• **Work order**: Copy every line of text in the data below word for word, and leave the pictures out of your answer.

■ ■ ■ ■ ■ ■ ■

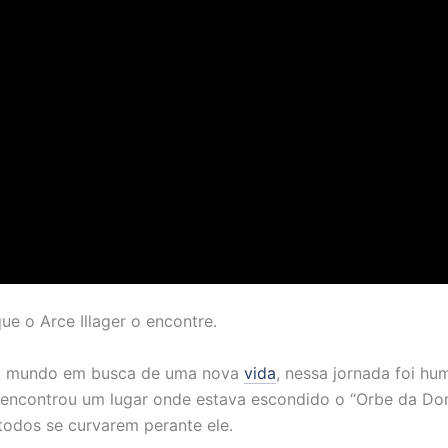
ue o Arce Illager o encontre.
elo mundo em busca de uma nova
vida
, nessa jornada foi hu
encontrou um lugar onde estava escondido o “Orbe da Dom
 todos se curvarem perante ele.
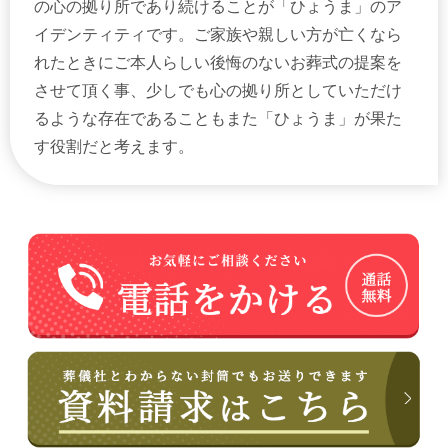
の心の拠り所であり続けることが「ひょうま」のア
イデンティティです。ご家族や親しい方が亡くなら
れたときにご本人らしい後悔のないお葬式の提案を
させて頂く事、少しでも心の拠り所としていただけ
るような存在であることもまた「ひょうま」が果た
す役割だと考えます。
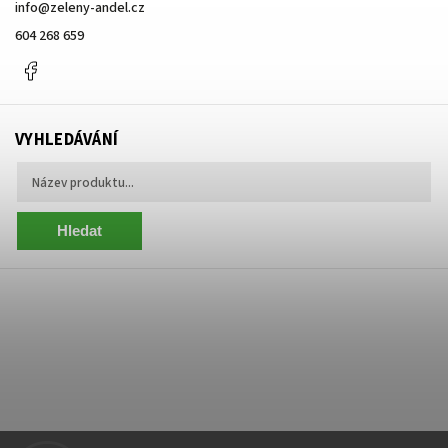
info
@
zeleny-andel.cz
604 268 659
Facebook
VYHLEDÁVÁNÍ
Hledat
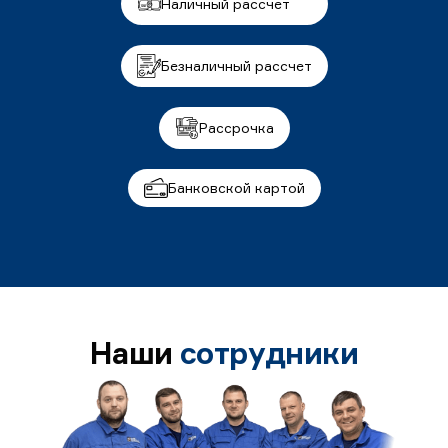
Наличный рассчет
Безналичный рассчет
Рассрочка
Банковской картой
Наши
сотрудники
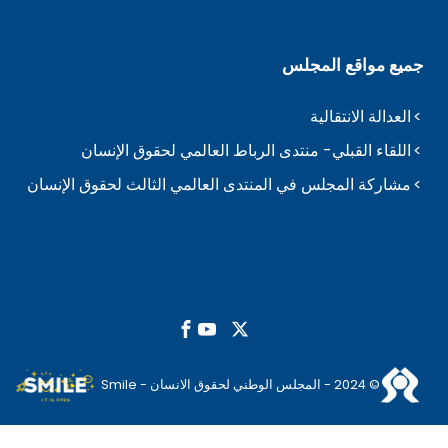
جميع مواقع المجلس
العدالة الانتقالية
اللقاء القبلي- منتدى الرباط العالمي لحقوق الإنسان
مشاركة المجلس في المنتدى العالمي الثالث لحقوق الإنسان
© 2024 - المجلس الوطني لحقوق الانسان - Smile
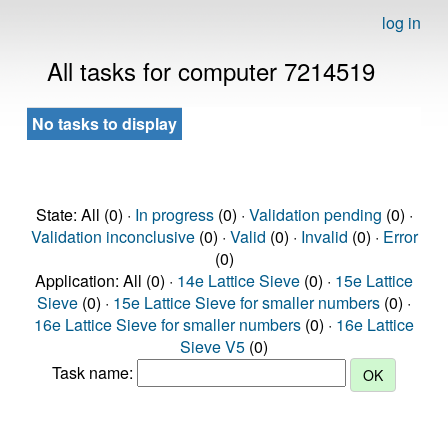
log in
All tasks for computer 7214519
No tasks to display
State: All (0) ·
In progress
(0) ·
Validation pending
(0) ·
Validation inconclusive
(0) ·
Valid
(0) ·
Invalid
(0) ·
Error
(0)
Application: All (0) ·
14e Lattice Sieve
(0) ·
15e Lattice
Sieve
(0) ·
15e Lattice Sieve for smaller numbers
(0) ·
16e Lattice Sieve for smaller numbers
(0) ·
16e Lattice
Sieve V5
(0)
Task name:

■ ■ ■ ■ ■ ■ ■

• **Response**:
ue o Arce Illager o encontre.
elo mundo em busca de uma nova
vida
, nessa jornada foi hu
encontrou um lugar onde estava escondido o “Orbe da Dom
 todos se curvarem perante ele.
の心の拠り所であり続けることが「ひょうま」のア
イデンティティです。ご家族や親しい方が亡くなら
れたときにご本人らしい後悔のないお葬式の提案を
させて頂く事、少しでも心の拠り所としていただけ
るような存在であることもまた「ひょうま」が果た
す役割だと考えます。
info
@
zeleny-andel.cz
604 268 659
Facebook
VYHLEDÁVÁNÍ
Hledat
Наличный рассчет
Безналичный рассчет
Рассрочка
Банковской картой
Наши
сотрудники
جميع مواقع المجلس
العدالة الانتقالية
اللقاء القبلي- منتدى الرباط العالمي لحقوق الإنسان
مشاركة المجلس في المنتدى العالمي الثالث لحقوق الإنسان
© 2024 - المجلس الوطني لحقوق الانسان - Smile
log in
All tasks for computer 7214519
No tasks to display
State: All (0) ·
In progress
(0) ·
Validation pending
(0) ·
Validation inconclusive
(0) ·
Valid
(0) ·
Invalid
(0) ·
Error
(0)
Application: All (0) ·
14e Lattice Sieve
(0) ·
15e Lattice
Sieve
(0) ·
15e Lattice Sieve for smaller numbers
(0) ·
16e Lattice Sieve for smaller numbers
(0) ·
16e Lattice
Sieve V5
(0)
Task name:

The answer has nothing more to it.